┌─ Listing

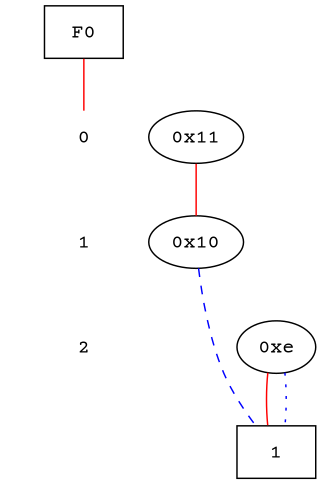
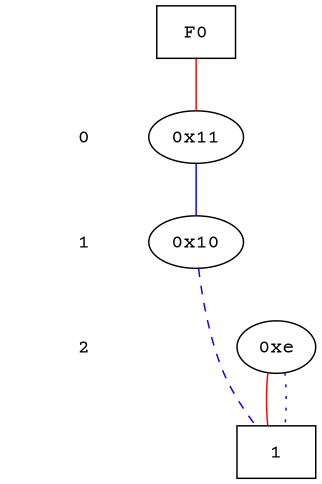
  digraph {
    fontname="Courier Prime"
    node [fontname="Courier Prime" shape=plaintext]
    edge [dir=none fontname="Courier Prime" style=invis]
    "CONST NODES" [style=invis]
    " 0 "
    " 1 "
    " 2 "
    F0 [shape=box]
    "0x11" [shape=""]
    "0x10" [shape=""]
    "0xe" [shape=""]
    n9 [label=1 shape=box]
    subgraph sub_1 {
      "CONST NODES"
      " 0 "
      " 1 "
      " 2 "
    }
    subgraph sub_2 {
      rank=same
      F0
    }
    subgraph sub_3 {
      rank=same
      " 0 "
      "0x11"
    }
    subgraph sub_4 {
      rank=same
      " 1 "
      "0x10"
    }
    subgraph sub_5 {
      rank=same
      " 2 "
      "0xe"
    }
    subgraph sub_6 {
      rank=same
      "CONST NODES"
      subgraph sub_7 {
        rank=same
        n9
      }
    }
    " 0 " -> " 1 "
    " 1 " -> " 2 "
    " 2 " -> "CONST NODES"
-   F0 -> " 0 " [color=red style=solid]
-   "0x11" -> "0x10" [color=red style=""]
+   F0 -> "0x11" [color=red style=solid]
+   "0x11" -> "0x10" [color=blue style=""]
    "0x10" -> n9 [color=blue style=dashed]
    "0xe" -> n9 [color=red style=""]
    "0xe" -> n9 [color=blue style=dotted]
  }
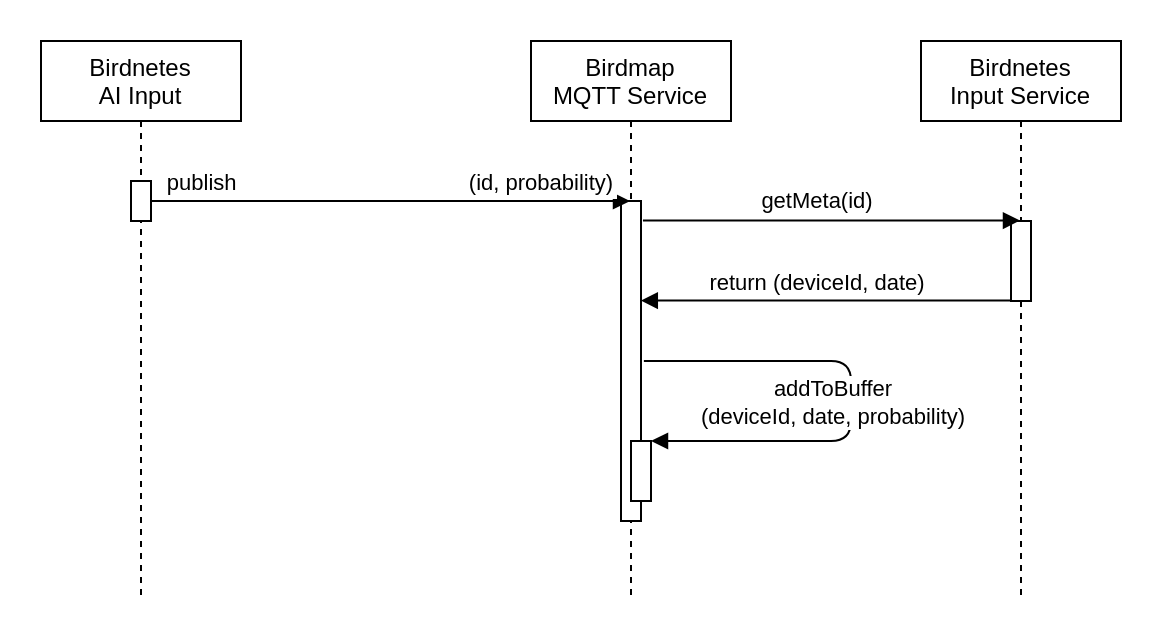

└─

What this task involves -> Reproduce the rows above from their beginning through the line that contains "n9 [color=blue style=dashed]", and omit the pictures from your copy.

Complete response ->
  digraph {
    fontname="Courier Prime"
    node [fontname="Courier Prime" shape=plaintext]
    edge [dir=none fontname="Courier Prime" style=invis]
    "CONST NODES" [style=invis]
    " 0 "
    " 1 "
    " 2 "
    F0 [shape=box]
    "0x11" [shape=""]
    "0x10" [shape=""]
    "0xe" [shape=""]
    n9 [label=1 shape=box]
    subgraph sub_1 {
      "CONST NODES"
      " 0 "
      " 1 "
      " 2 "
    }
    subgraph sub_2 {
      rank=same
      F0
    }
    subgraph sub_3 {
      rank=same
      " 0 "
      "0x11"
    }
    subgraph sub_4 {
      rank=same
      " 1 "
      "0x10"
    }
    subgraph sub_5 {
      rank=same
      " 2 "
      "0xe"
    }
    subgraph sub_6 {
      rank=same
      "CONST NODES"
      subgraph sub_7 {
        rank=same
        n9
      }
    }
    " 0 " -> " 1 "
    " 1 " -> " 2 "
    " 2 " -> "CONST NODES"
-   F0 -> " 0 " [color=red style=solid]
-   "0x11" -> "0x10" [color=red style=""]
+   F0 -> "0x11" [color=red style=solid]
+   "0x11" -> "0x10" [color=blue style=""]
    "0x10" -> n9 [color=blue style=dashed]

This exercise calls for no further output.